- **What you are asked to do**
All the data that follows should be repeated exactly, without a single picture.

- **Data in this exercise**

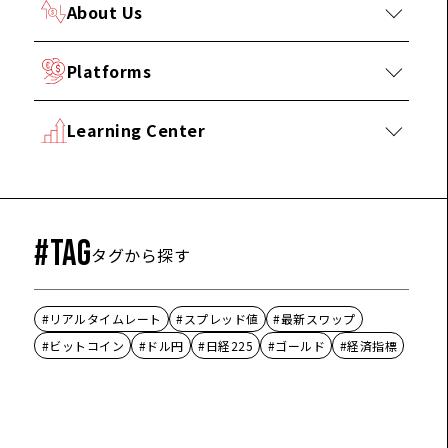
About Us
Platforms
Learning Center
#TAG
タグから探す
#リアルタイムレート
#スプレッド値
#最新スワップ
#ビットコイン
#ドル円
#日経225
#ゴールド
#経済指標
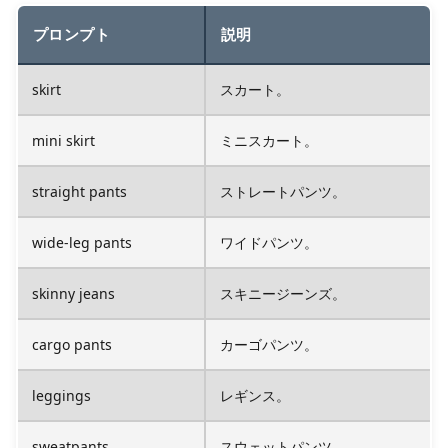
プロンプト
説明
skirt
スカート。
mini skirt
ミニスカート。
straight pants
ストレートパンツ。
wide-leg pants
ワイドパンツ。
skinny jeans
スキニージーンズ。
cargo pants
カーゴパンツ。
leggings
レギンス。
sweatpants
スウェットパンツ。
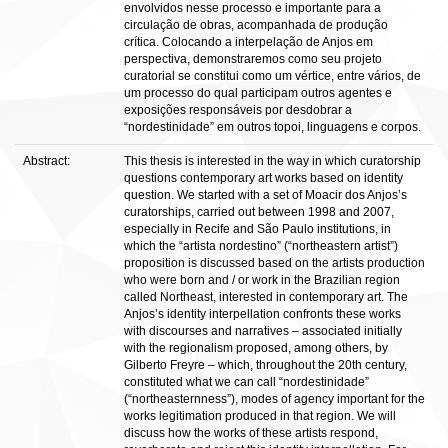
envolvidos nesse processo e importante para a
circulação de obras, acompanhada de produção
crítica. Colocando a interpelação de Anjos em
perspectiva, demonstraremos como seu projeto
curatorial se constitui como um vértice, entre vários, de
um processo do qual participam outros agentes e
exposições responsáveis por desdobrar a
“nordestinidade” em outros topoi, linguagens e corpos.
Abstract:
This thesis is interested in the way in which curatorship
questions contemporary art works based on identity
question. We started with a set of Moacir dos Anjos’s
curatorships, carried out between 1998 and 2007,
especially in Recife and São Paulo institutions, in
which the “artista nordestino” (“northeastern artist”)
proposition is discussed based on the artists production
who were born and / or work in the Brazilian region
called Northeast, interested in contemporary art. The
Anjos’s identity interpellation confronts these works
with discourses and narratives – associated initially
with the regionalism proposed, among others, by
Gilberto Freyre – which, throughout the 20th century,
constituted what we can call “nordestinidade”
(“northeasternness”), modes of agency important for the
works legitimation produced in that region. We will
discuss how the works of these artists respond,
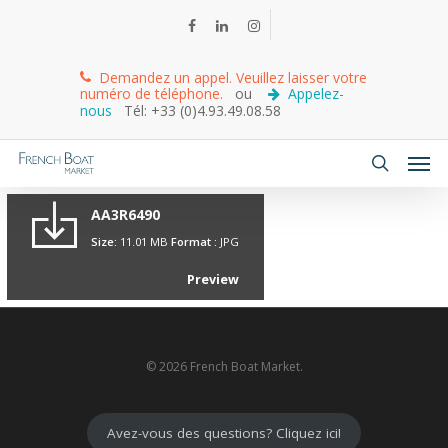
Demandez un appel. Veuillez laisser votre
numéro de téléphone.
ou
Appelez-
nous
Tél: +33 (0)4.93.49.08.58
AA3R6490
Size:
11.01 MB
Format :
JPG
Preview
© 2026 French Boat Market.
Avez-vous des questions? Cliquez ici!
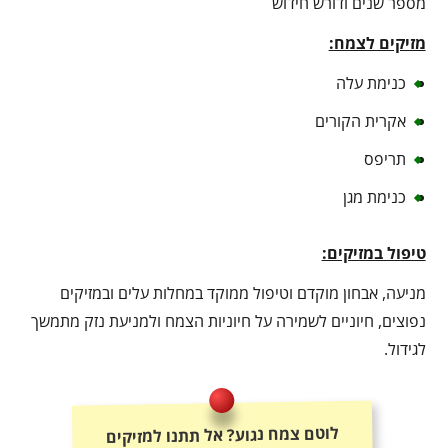
מספר שנים ודורש חידוש
מזיקים לצמח:
כנימת עלה
אקרית הקורים
תריפס
כנימת מגן
טיפול במזיקים:
מניעה, אבחון מוקדם וטיפול ממוקד במחלות עלים ובמזיקים
נפוצים, חיוניים לשמירה על חיוניות הצמח ולמניעת נזק מתמשך
לגידול.
לוטם צמח נגוע? אל תתנו למזיקים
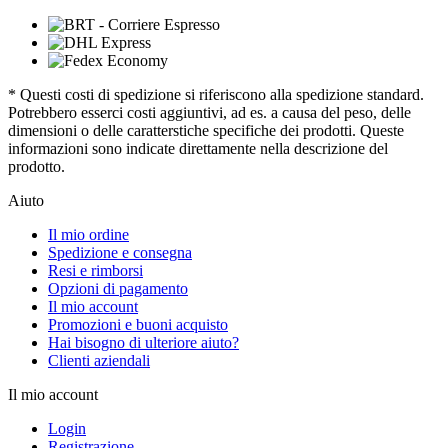
* Questi costi di spedizione si riferiscono alla spedizione standard.
Potrebbero esserci costi aggiuntivi, ad es. a causa del peso, delle
dimensioni o delle caratterstiche specifiche dei prodotti. Queste
informazioni sono indicate direttamente nella descrizione del
prodotto.
Aiuto
Il mio ordine
Spedizione e consegna
Resi e rimborsi
Opzioni di pagamento
Il mio account
Promozioni e buoni acquisto
Hai bisogno di ulteriore aiuto?
Clienti aziendali
Il mio account
Login
Registrazione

- **Expected answer**
About Us
Platforms
Learning Center
#TAG
タグから探す
#リアルタイムレート
#スプレッド値
#最新スワップ
#ビットコイン
#ドル円
#日経225
#ゴールド
#経済指標
プロンプト
説明
skirt
スカート。
mini skirt
ミニスカート。
straight pants
ストレートパンツ。
wide-leg pants
ワイドパンツ。
skinny jeans
スキニージーンズ。
cargo pants
カーゴパンツ。
leggings
レギンス。
sweatpants
スウェットパンツ。
envolvidos nesse processo e importante para a
circulação de obras, acompanhada de produção
crítica. Colocando a interpelação de Anjos em
perspectiva, demonstraremos como seu projeto
curatorial se constitui como um vértice, entre vários, de
um processo do qual participam outros agentes e
exposições responsáveis por desdobrar a
“nordestinidade” em outros topoi, linguagens e corpos.
Abstract:
This thesis is interested in the way in which curatorship
questions contemporary art works based on identity
question. We started with a set of Moacir dos Anjos’s
curatorships, carried out between 1998 and 2007,
especially in Recife and São Paulo institutions, in
which the “artista nordestino” (“northeastern artist”)
proposition is discussed based on the artists production
who were born and / or work in the Brazilian region
called Northeast, interested in contemporary art. The
Anjos’s identity interpellation confronts these works
with discourses and narratives – associated initially
with the regionalism proposed, among others, by
Gilberto Freyre – which, throughout the 20th century,
constituted what we can call “nordestinidade”
(“northeasternness”), modes of agency important for the
works legitimation produced in that region. We will
discuss how the works of these artists respond,
Demandez un appel. Veuillez laisser votre
numéro de téléphone.
ou
Appelez-
nous
Tél: +33 (0)4.93.49.08.58
AA3R6490
Size:
11.01 MB
Format :
JPG
Preview
© 2026 French Boat Market.
Avez-vous des questions? Cliquez ici!
מספר שנים ודורש חידוש
מזיקים לצמח:
כנימת עלה
אקרית הקורים
תריפס
כנימת מגן
טיפול במזיקים:
מניעה, אבחון מוקדם וטיפול ממוקד במחלות עלים ובמזיקים
נפוצים, חיוניים לשמירה על חיוניות הצמח ולמניעת נזק מתמשך
לגידול.
לוטם צמח נגוע? אל תתנו למזיקים
* Questi costi di spedizione si riferiscono alla spedizione standard.
Potrebbero esserci costi aggiuntivi, ad es. a causa del peso, delle
dimensioni o delle caratterstiche specifiche dei prodotti. Queste
informazioni sono indicate direttamente nella descrizione del
prodotto.
Aiuto
Il mio ordine
Spedizione e consegna
Resi e rimborsi
Opzioni di pagamento
Il mio account
Promozioni e buoni acquisto
Hai bisogno di ulteriore aiuto?
Clienti aziendali
Il mio account
Login
Registrazione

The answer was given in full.